=== Section Start ===
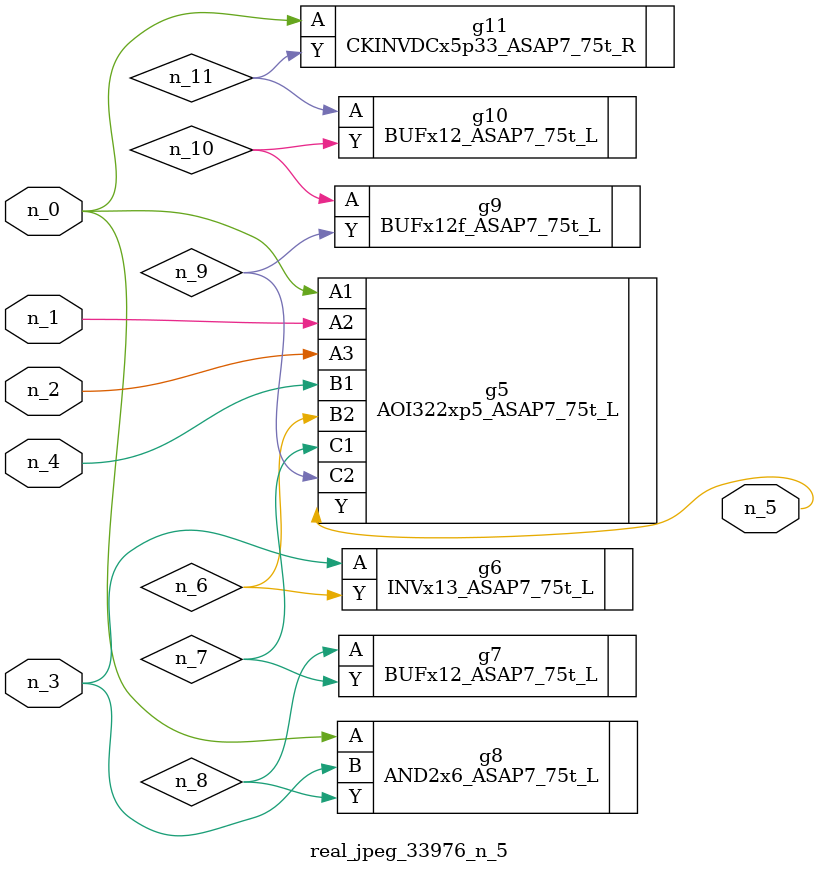
<source format=v>
module real_jpeg_33976_n_5 (n_4, n_0, n_1, n_2, n_3, n_5);

input n_4;
input n_0;
input n_1;
input n_2;
input n_3;

output n_5;

wire n_8;
wire n_11;
wire n_6;
wire n_7;
wire n_10;
wire n_9;

AOI322xp5_ASAP7_75t_L g5 ( 
.A1(n_0),
.A2(n_1),
.A3(n_2),
.B1(n_4),
.B2(n_6),
.C1(n_7),
.C2(n_9),
.Y(n_5)
);

AND2x6_ASAP7_75t_L g8 ( 
.A(n_0),
.B(n_3),
.Y(n_8)
);

CKINVDCx5p33_ASAP7_75t_R g11 ( 
.A(n_0),
.Y(n_11)
);

INVx13_ASAP7_75t_L g6 ( 
.A(n_3),
.Y(n_6)
);

BUFx12_ASAP7_75t_L g7 ( 
.A(n_8),
.Y(n_7)
);

BUFx12f_ASAP7_75t_L g9 ( 
.A(n_10),
.Y(n_9)
);

BUFx12_ASAP7_75t_L g10 ( 
.A(n_11),
.Y(n_10)
);


endmodule
</source>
=== Section End ===
- _Activity_
Pictures aside, reproduce every record exactly as it stands.

- _Response area_
<source format=v>
module real_jpeg_33976_n_5 (n_4, n_0, n_1, n_2, n_3, n_5);

input n_4;
input n_0;
input n_1;
input n_2;
input n_3;

output n_5;

wire n_8;
wire n_11;
wire n_6;
wire n_7;
wire n_10;
wire n_9;

AOI322xp5_ASAP7_75t_L g5 ( 
.A1(n_0),
.A2(n_1),
.A3(n_2),
.B1(n_4),
.B2(n_6),
.C1(n_7),
.C2(n_9),
.Y(n_5)
);

AND2x6_ASAP7_75t_L g8 ( 
.A(n_0),
.B(n_3),
.Y(n_8)
);

CKINVDCx5p33_ASAP7_75t_R g11 ( 
.A(n_0),
.Y(n_11)
);

INVx13_ASAP7_75t_L g6 ( 
.A(n_3),
.Y(n_6)
);

BUFx12_ASAP7_75t_L g7 ( 
.A(n_8),
.Y(n_7)
);

BUFx12f_ASAP7_75t_L g9 ( 
.A(n_10),
.Y(n_9)
);

BUFx12_ASAP7_75t_L g10 ( 
.A(n_11),
.Y(n_10)
);


endmodule
</source>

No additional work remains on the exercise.